# Conditional Probability

Consider a multiple choice exam with four options per question. Suppose that the probability is 0.6 that you know (with certainty) the answer to a randomly selected question. The probability is 0.3 that you eliminate (with certainty) 2 options and guess randomly between 2 options. The probability is 0.1 that you guess randomly among all 4 options.

(a) Find the probability that you answer a randomly selected question correctly.

(b) Find the probability that you just randomly guessed among the 4 options given that you answered a question correctly.

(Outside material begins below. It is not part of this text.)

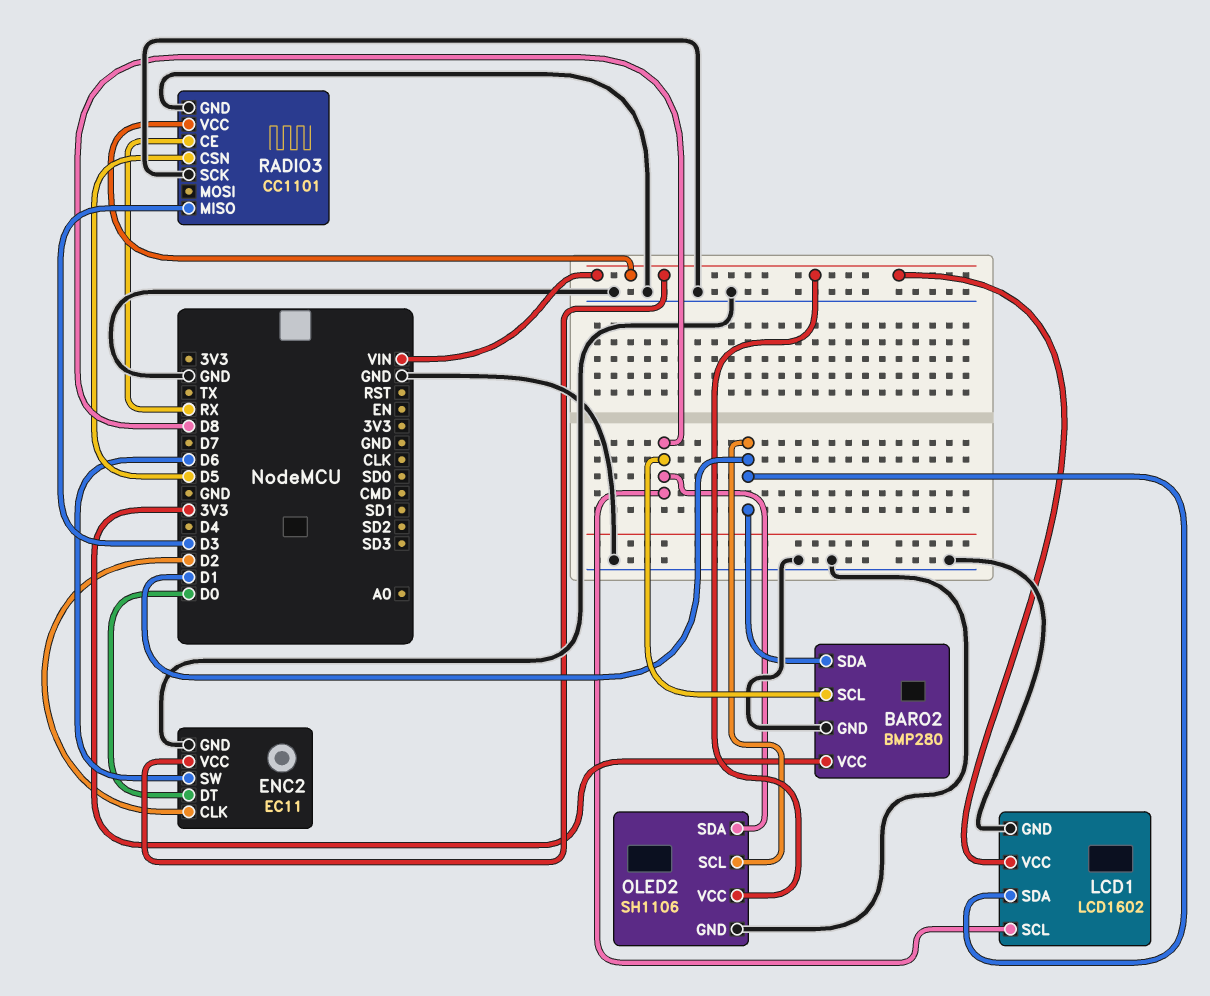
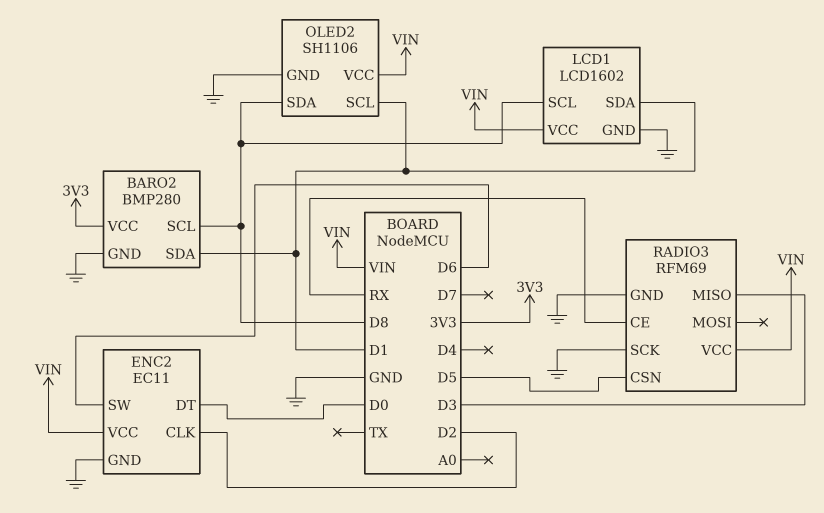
RADIO3: CC1101 -> RFM69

This is what I have so far :

$$P(A)=0.6$$ $$P(B)=0.3$$ $$P(C)=0.1$$ $$P(A)+P(B)+P(C) = 0.6+0.3*0.5+0.1*0.25=0.775$$

Using Bayes Rule : $$P(C|Correct)=\frac{P(Correct|C)P(C)}{P(Correct|C)P(C)+P(Correct|B^c)P(B^c)}$$

• If "B^c" means the complement of B, I think you actually meant to use the complement of C; and anyway you probably should split whatever it is into two cases. Apr 14, 2015 at 6:51

$$P(C \mid \mbox{correct}) = \frac{P(\mbox{correct} \mid C) P(C)}{P(\mbox{correct})} = \frac{(1/4)(1/10)}{31/40} = 1/31$$
(a) Law of Total Probability: $$P(Right) = P(R) = P(R\cap A) + P(R\cap B) + P(R \cap C).$$ Then $P(R \cap B) = P(B)P(R|B) = (.3)(1/2),$ and similarly for the other two terms.
(b) Bayes' Theorem: $P(C|R) = P(C \cap R)/P(R),$ where the denominator is the answer to (a) and the numerator is one of the terms in (a).